The immune response to Cryptococcus neoformans following pulmonary
infection of C57BL/6 wild-type (WT) mice results in the development of
persistent infection with characteristics of
allergic bronchopulmonary mycosis (ABPM). To further clarify the role of Th1/Th2 polarizing
cytokines in this model, we performed kinetic analysis of
cytokine responses and compared
cytokine profiles, pathologies, and macrophage (Mac) polarization status in C. neoformans-infected WT, interleukin-4-deficient (IL-4(-/-)), and
gamma interferon-deficient (IFN-γ(-/-)) C57BL/6 mice. Results show that
cytokine expression in the infected WT mice is not permanently Th2 biased but changes dynamically over time. Using multiple Mac activation markers, we further demonstrate that
IL-4 and IFN-γ regulate the polarization state of Macs in this model. A higher IL-4/IFN-γ ratio leads to the development of alternatively activated Macs (aaMacs), whereas a higher IFN-γ/IL-4 ratio leads to the generation of classically activated Macs (caMacs).
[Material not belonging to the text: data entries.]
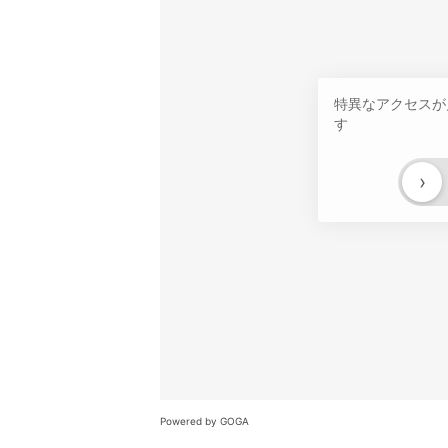
特異なアクセスが
す
›
Powered by GOGA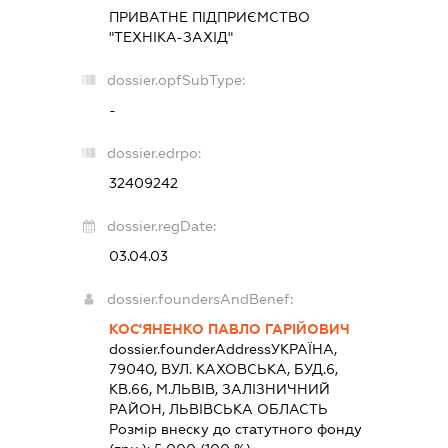
ПРИВАТНЕ ПІДПРИЄМСТВО
"ТЕХНІКА-ЗАХІД"
dossier.opfSubType:
-
dossier.edrpo:
32409242
dossier.regDate:
03.04.03
dossier.foundersAndBenef:
КОС'ЯНЕНКО ПАВЛО ГАРІЙОВИЧ
dossier.founderAddress
УКРАЇНА,
79040, ВУЛ. КАХОВСЬКА, БУД.6,
КВ.66, М.ЛЬВІВ, ЗАЛІЗНИЧНИЙ
РАЙОН, ЛЬВІВСЬКА ОБЛАСТЬ
Розмір внеску до статутного фонду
WT mice that coexpress
IL-4 and IFN-γ during
fungal infection concurrently display both types of Mac polarization markers. Concurrent stimulation of Macs with IFN-γ and
IL-4 results in an upregulation of both sets of markers within the same cells, i.e., formation of an intermediate aaMac/caMac phenotype. These cells express both
inducible nitric oxide synthase (important for clearance) and
arginase (associated with chronic/progressive
infection). Together, our data demonstrate that the interplay between Th1 and Th2
cytokines supports
chronic infection, chronic
inflammation, and the development of ABPM pathology in C. neoformans-infected lungs. This
cytokine interplay modulates Mac differentiation, including generation of an intermediate caMac/aaMac phenotype, which in turn may support chronic "steady-state"
fungal infection and the resultant ABPM pathology.